## WORK TASK
Among the entries below, one stretch runs from the line that contains "middle pip: (620, 731)" through the line that contains "ring pip: (787, 1553)". Repeat that stretch exactly, ends included, and only that.

## PROVIDED INFORMATION
==================================================

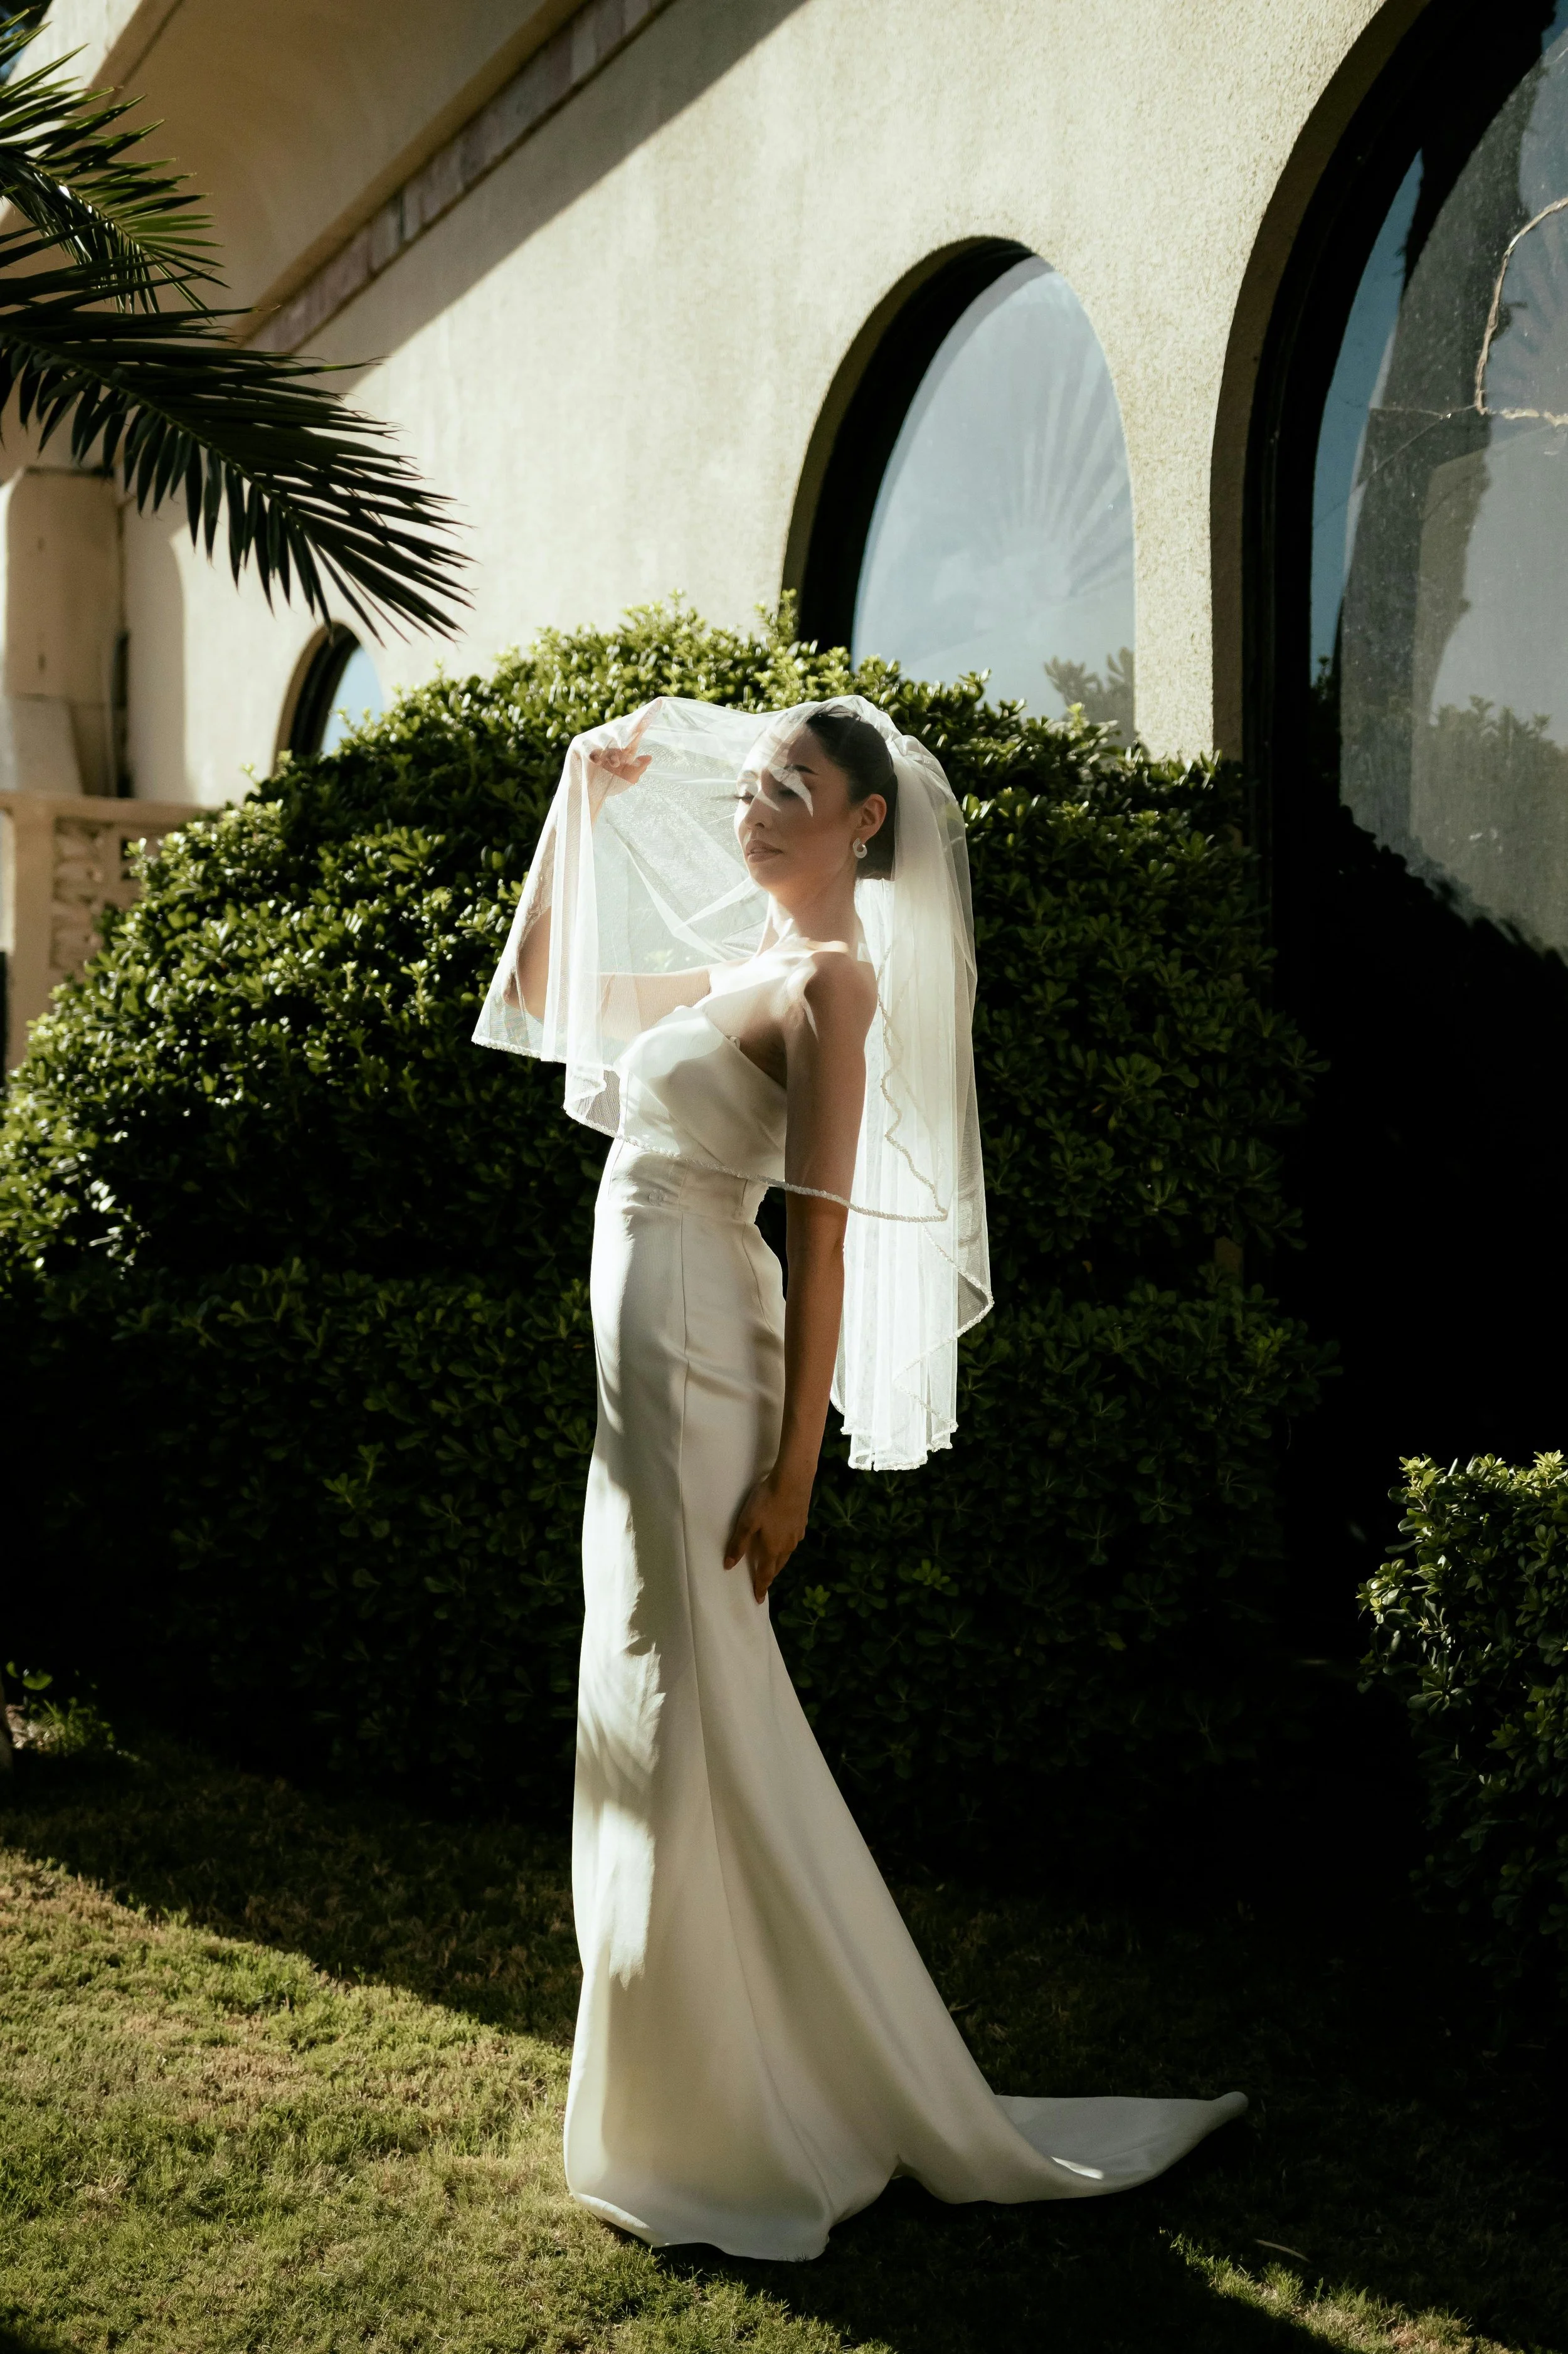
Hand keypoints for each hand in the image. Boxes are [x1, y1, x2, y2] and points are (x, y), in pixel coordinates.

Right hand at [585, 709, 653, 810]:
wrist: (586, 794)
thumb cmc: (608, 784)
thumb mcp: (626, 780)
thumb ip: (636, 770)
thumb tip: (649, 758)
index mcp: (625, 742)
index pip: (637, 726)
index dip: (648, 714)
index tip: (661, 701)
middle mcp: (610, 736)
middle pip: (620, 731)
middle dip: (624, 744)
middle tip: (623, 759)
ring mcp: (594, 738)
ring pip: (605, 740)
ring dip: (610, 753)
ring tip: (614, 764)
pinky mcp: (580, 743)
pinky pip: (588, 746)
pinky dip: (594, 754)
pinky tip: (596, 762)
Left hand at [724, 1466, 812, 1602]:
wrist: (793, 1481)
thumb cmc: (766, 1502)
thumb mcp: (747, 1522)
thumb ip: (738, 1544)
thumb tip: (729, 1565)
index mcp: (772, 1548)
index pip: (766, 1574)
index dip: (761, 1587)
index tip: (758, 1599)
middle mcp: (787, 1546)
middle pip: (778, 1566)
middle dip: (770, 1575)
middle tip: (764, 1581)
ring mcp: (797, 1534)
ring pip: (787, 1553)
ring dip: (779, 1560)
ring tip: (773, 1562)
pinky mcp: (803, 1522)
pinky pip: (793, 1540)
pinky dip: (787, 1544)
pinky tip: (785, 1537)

==================================================

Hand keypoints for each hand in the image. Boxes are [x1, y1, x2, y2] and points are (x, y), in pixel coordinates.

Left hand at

==================================================

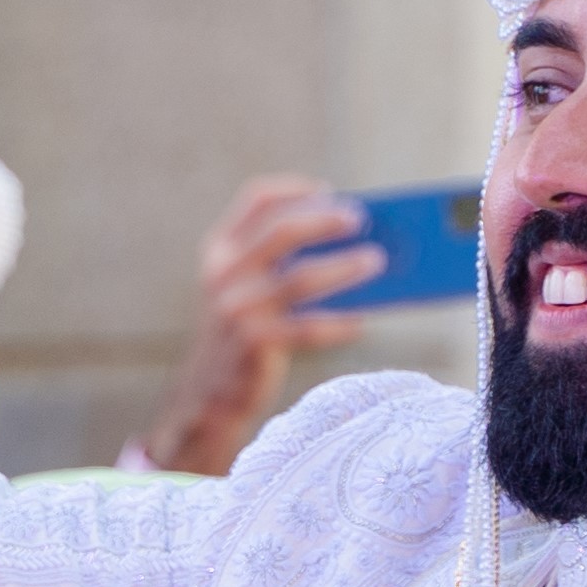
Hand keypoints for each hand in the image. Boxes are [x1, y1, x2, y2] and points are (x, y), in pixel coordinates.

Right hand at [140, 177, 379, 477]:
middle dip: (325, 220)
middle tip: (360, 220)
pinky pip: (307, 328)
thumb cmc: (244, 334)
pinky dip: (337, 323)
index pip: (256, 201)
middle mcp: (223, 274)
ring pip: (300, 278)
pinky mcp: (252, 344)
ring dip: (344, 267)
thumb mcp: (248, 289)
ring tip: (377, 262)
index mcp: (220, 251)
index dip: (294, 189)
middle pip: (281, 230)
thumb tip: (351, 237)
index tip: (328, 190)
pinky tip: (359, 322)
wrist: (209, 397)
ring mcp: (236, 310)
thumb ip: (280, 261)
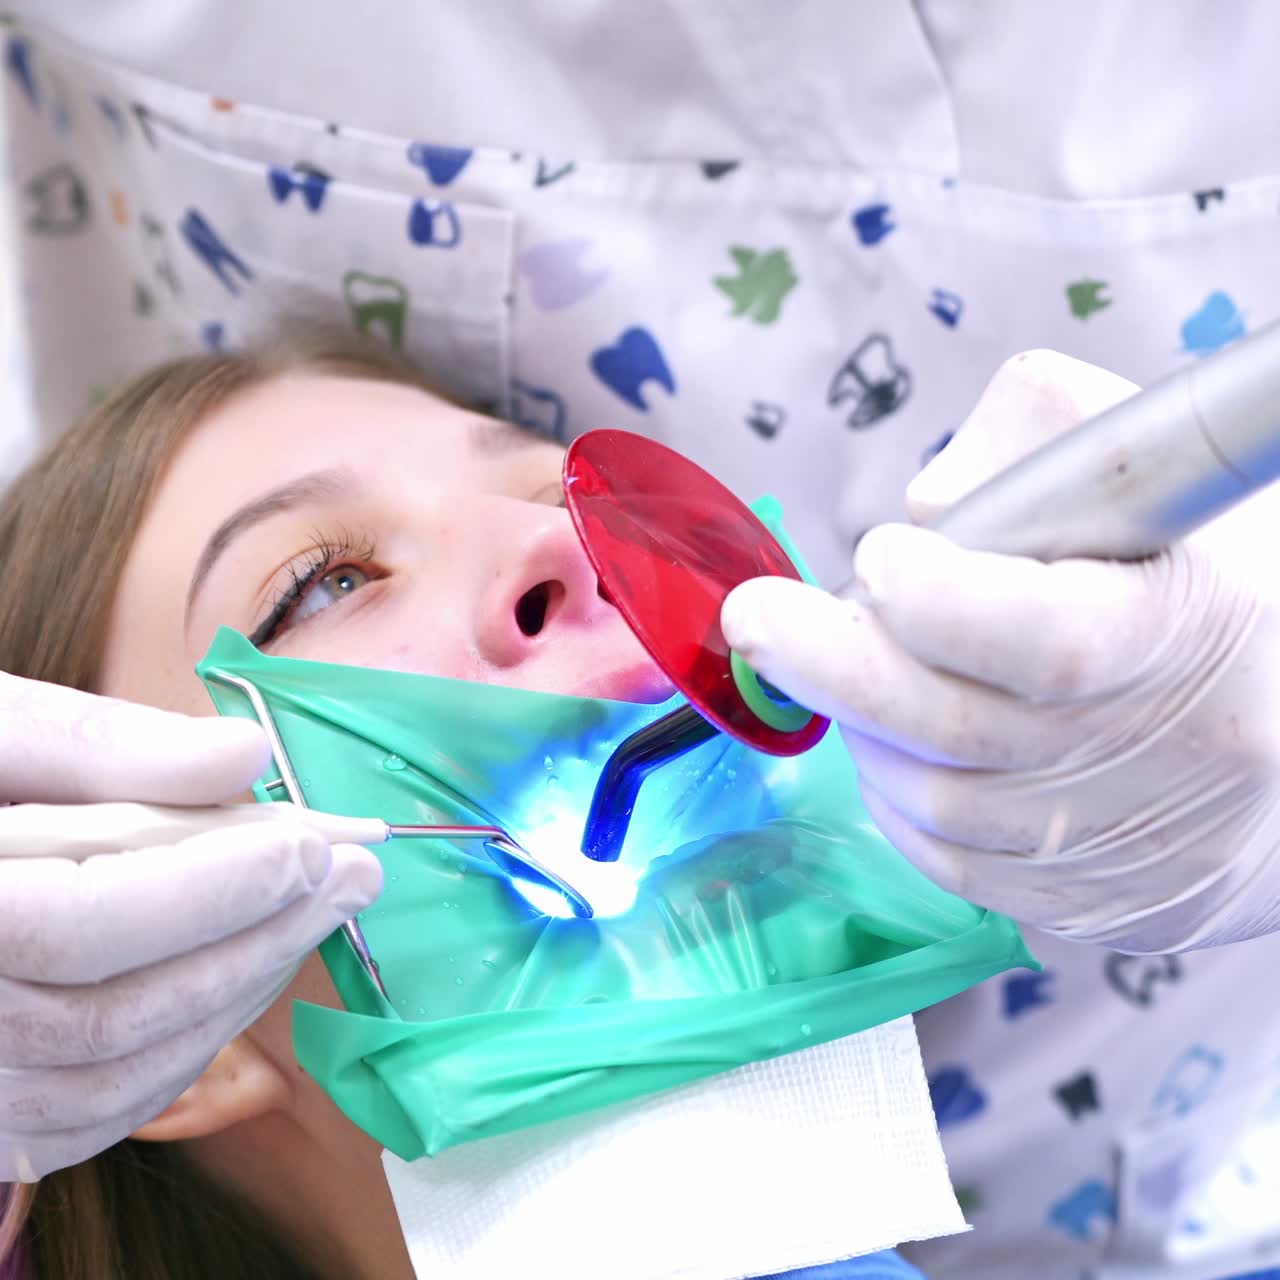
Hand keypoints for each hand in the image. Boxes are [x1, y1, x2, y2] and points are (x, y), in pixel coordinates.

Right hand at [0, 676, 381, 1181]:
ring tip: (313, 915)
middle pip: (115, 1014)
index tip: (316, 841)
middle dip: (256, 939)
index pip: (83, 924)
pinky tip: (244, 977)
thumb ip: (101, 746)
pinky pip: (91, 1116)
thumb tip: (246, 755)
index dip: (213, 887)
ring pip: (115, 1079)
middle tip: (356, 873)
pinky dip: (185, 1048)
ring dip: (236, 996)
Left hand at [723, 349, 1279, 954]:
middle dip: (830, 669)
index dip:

==================================================

## ANSWER TO THIS EXERCISE
middle pip: (620, 731)
middle dip: (624, 744)
middle tip: (623, 759)
ring mcp: (594, 738)
ring pip: (605, 740)
ring dip: (610, 753)
ring tip: (614, 764)
pinky mcp: (580, 743)
pinky pip: (588, 746)
pinky dip: (594, 754)
pinky tip: (596, 762)
Left hand at [724, 1466, 812, 1602]:
wrist: (793, 1481)
thumb cmc: (766, 1502)
thumb mcp: (747, 1522)
thumb ip: (738, 1544)
thumb tip: (729, 1565)
index mcp: (772, 1548)
index pip: (766, 1574)
index dip: (761, 1587)
index tip: (758, 1599)
middle mcp: (787, 1546)
middle pip: (778, 1566)
middle dip: (770, 1575)
middle tip: (764, 1581)
ring mcp: (797, 1534)
ring pip: (787, 1553)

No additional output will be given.